--- YOUR TASK ---
Restate exactly the lines that run from the start of the records below to the line containing "Often, the value", counting both ends, and nothing else; pictures stay out.

==== AVAILABLE DATA ====

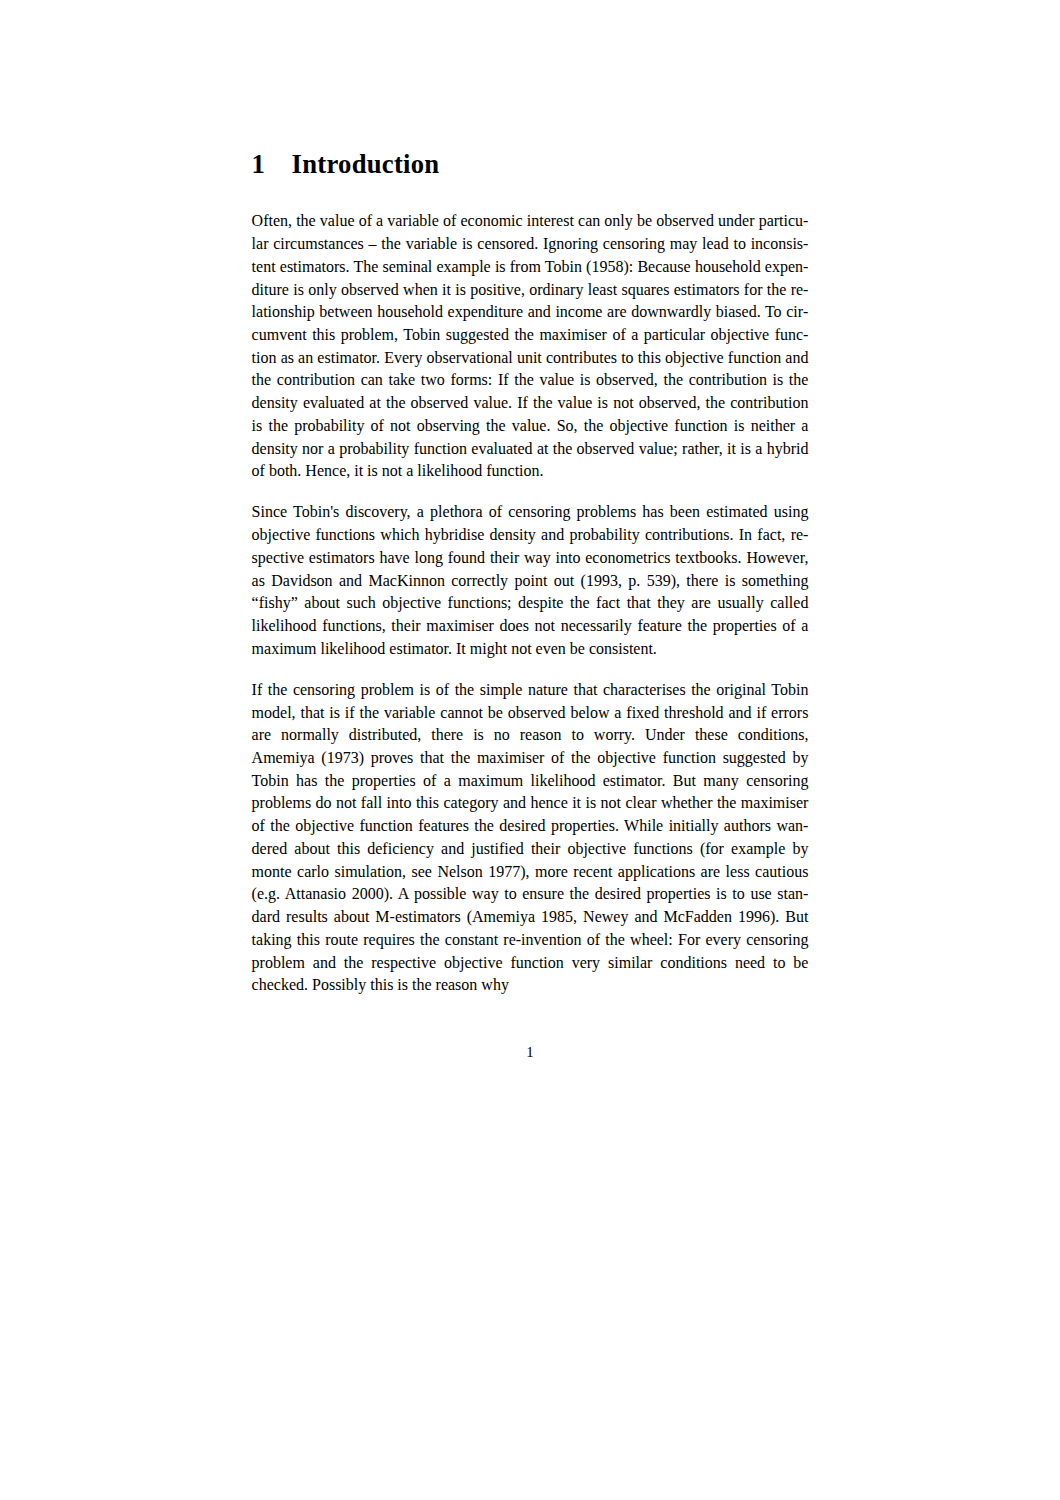1 Introduction
Often, the value of a variable of economic interest can only be observed under particular circumstances – the variable is censored. Ignoring censoring may lead to inconsistent estimators. The seminal example is from Tobin (1958): Because household expenditure is only observed when it is positive, ordinary least squares estimators for the relationship between household expenditure and income are downwardly biased. To circumvent this problem, Tobin suggested the maximiser of a particular objective function as an estimator. Every observational unit contributes to this objective function and the contribution can take two forms: If the value is observed, the contribution is the density evaluated at the observed value. If the value is not observed, the contribution is the probability of not observing the value. So, the objective function is neither a density nor a probability function evaluated at the observed value; rather, it is a hybrid of both. Hence, it is not a likelihood function.
Since Tobin's discovery, a plethora of censoring problems has been estimated using objective functions which hybridise density and probability contributions. In fact, respective estimators have long found their way into econometrics textbooks. However, as Davidson and MacKinnon correctly point out (1993, p. 539), there is something “fishy” about such objective functions; despite the fact that they are usually called likelihood functions, their maximiser does not necessarily feature the properties of a maximum likelihood estimator. It might not even be consistent.
If the censoring problem is of the simple nature that characterises the original Tobin model, that is if the variable cannot be observed below a fixed threshold and if errors are normally distributed, there is no reason to worry. Under these conditions, Amemiya (1973) proves that the maximiser of the objective function suggested by Tobin has the properties of a maximum likelihood estimator. But many censoring problems do not fall into this category and hence it is not clear whether the maximiser of the objective function features the desired properties. While initially authors wandered about this deficiency and justified their objective functions (for example by monte carlo simulation, see Nelson 1977), more recent applications are less cautious (e.g. Attanasio 2000). A possible way to ensure the desired properties is to use standard results about M-estimators (Amemiya 1985, Newey and McFadden 1996). But taking this route requires the constant re-invention of the wheel: For every censoring problem and the respective objective function very similar conditions need to be checked. Possibly this is the reason why
1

====

--- RESPONSE TO THE TASK ---
1 Introduction
Often, the value of a variable of economic interest can only be observed under particular circumstances – the variable is censored. Ignoring censoring may lead to inconsistent estimators. The seminal example is from Tobin (1958): Because household expenditure is only observed when it is positive, ordinary least squares estimators for the relationship between household expenditure and income are downwardly biased. To circumvent this problem, Tobin suggested the maximiser of a particular objective function as an estimator. Every observational unit contributes to this objective function and the contribution can take two forms: If the value is observed, the contribution is the density evaluated at the observed value. If the value is not observed, the contribution is the probability of not observing the value. So, the objective function is neither a density nor a probability function evaluated at the observed value; rather, it is a hybrid of both. Hence, it is not a likelihood function.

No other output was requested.